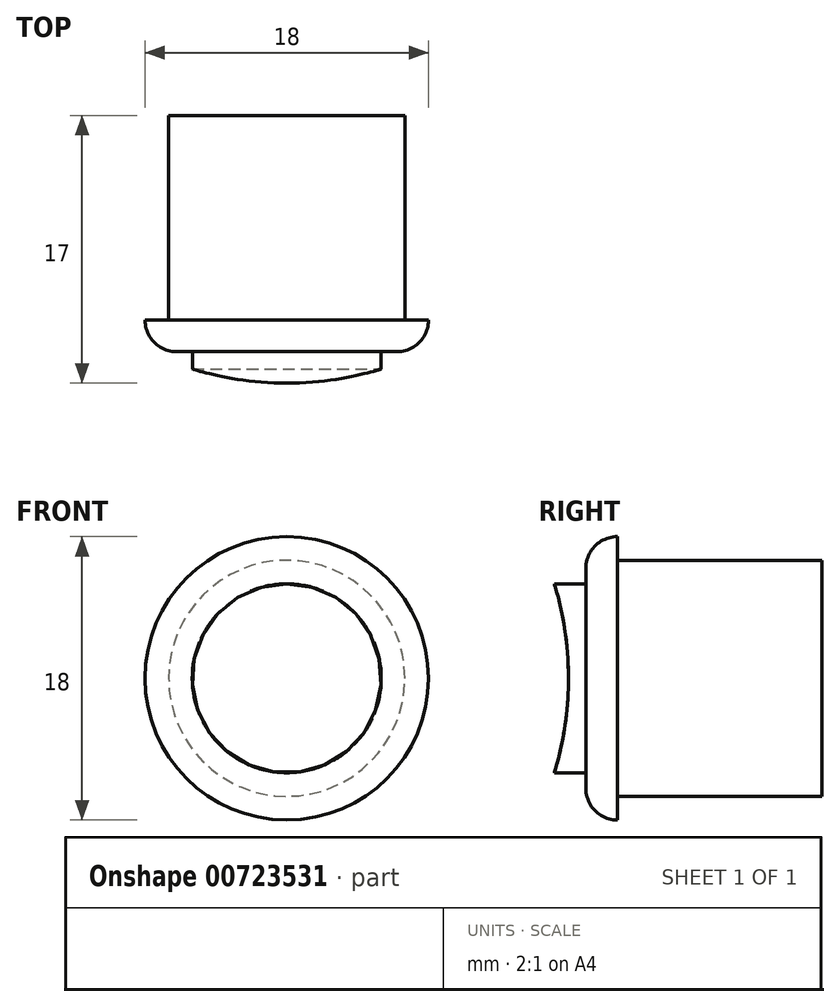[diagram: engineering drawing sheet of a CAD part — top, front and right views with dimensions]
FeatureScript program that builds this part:
annotation { "Feature Type Name" : "Feature", "Feature Type Description" : "" }
export const myFeature = defineFeature(function(context is Context, id is Id, definition is map)
    precondition{}
    {
        {
            var Q0;
            Q0=qCreatedBy(makeId("Front.planeOp"),FACE);
            var sketch = newSketch(context, id + "F0", { "sketchPlane" : qUnion([Q0])});
            skCircle(sketch, "E0", {"center": v(0, 0) * mm, "radius": 7.5 * mm});
            skSolve(sketch);
        }
        {
            var Q0;
            Q0 = qSketchRegion(id + "F0", true);
            extrude(context, id + "F1", {"entities" : qUnion([Q0]), "oppositeDirection" : true, "depth" : 15 * mm, "offsetDistance" : 25 * mm});
        }
        {
            var Q0;
            Q0=qCreatedBy(makeId("Front.planeOp"),FACE);
            var sketch = newSketch(context, id + "F2", { "sketchPlane" : qUnion([Q0])});
            skCircle(sketch, "E1", {"center": v(0, 0) * mm, "radius": 9 * mm});
            skSolve(sketch);
        }
        {
            var Q0;
            Q0 = qSketchRegion(id + "F2", true);
            extrude(context, id + "F3", {"entities" : qUnion([Q0]), "operationType" : NewBodyOperationType.ADD, "oppositeDirection" : true, "depth" : 2 * mm, "offsetDistance" : 25 * mm});
        }
        {
            var Q0;
            Q0=qCreatedBy(makeId("Front.planeOp"),FACE);
            var sketch = newSketch(context, id + "F4", { "sketchPlane" : qUnion([Q0])});
            skCircle(sketch, "E2", {"center": v(0, 0) * mm, "radius": 6 * mm});
            skSolve(sketch);
        }
        {
            var Q0;
            Q0 = qSketchRegion(id + "F4", true);
            extrude(context, id + "F5", {"entities" : qUnion([Q0]), "operationType" : NewBodyOperationType.ADD, "depth" : 2 * mm, "offsetDistance" : 25 * mm});
        }
        {
            var Q0;
            Q0=qCreatedBy(makeId("Right.planeOp"),FACE);
            var sketch = newSketch(context, id + "F6", { "sketchPlane" : qUnion([Q0])});
            skLineSegment(sketch, "E3", {"start": v(0, 0) * mm, "end": v(0, 6) * mm, "construction": true});
            skLineSegment(sketch, "E4", {"start": v(0, 6) * mm, "end": v(-2, 6) * mm, "construction": true});
            skLineSegment(sketch, "E5", {"start": v(-2, 6) * mm, "end": v(-2, -6) * mm});
            skLineSegment(sketch, "E6", {"start": v(-2, -6) * mm, "end": v(0, -6) * mm, "construction": true});
            skLineSegment(sketch, "E7", {"start": v(0, -6) * mm, "end": v(0, 0) * mm, "construction": true});
            skArc(sketch, "E8", {"start": v(-2, -6) * mm, "mid": v(-1.11, 0) * mm, "end": v(-2, 6) * mm});
            skSolve(sketch);
        }
        {
            var Q0;
            Q0 = qSketchRegion(id + "F6", true);
            extrude(context, id + "F7", {"entities" : qUnion([Q0]), "operationType" : NewBodyOperationType.REMOVE, "endBound" : BoundingType.SYMMETRIC, "oppositeDirection" : true, "depth" : 25 * mm, "offsetDistance" : 25 * mm});
        }
        {
            var Q0;
            Q0=makeQuery(id+"F3.opExtrude","CAP_EDGE",EDGE,{"disambiguationData":[OSD([sQuery(id+"F2.wireOp",EDGE,"E1")])],"isStart":true});
            fillet(context, id + "F8", {"entities" : qUnion([Q0]), "radius" : 2 * mm, "tangentPropagation" : true, "allowEdgeOverflow" : false});
        }
    });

→ THE EXERCISE: Starting from the very first line above, pull out every line up to and including the one that contains "export const myFeature", leaving out any pictures.

→ SOLVED PROBLEM:
[diagram: engineering drawing sheet of a CAD part — top, front and right views with dimensions]
FeatureScript program that builds this part:
annotation { "Feature Type Name" : "Feature", "Feature Type Description" : "" }
export const myFeature = defineFeature(function(context is Context, id is Id, definition is map)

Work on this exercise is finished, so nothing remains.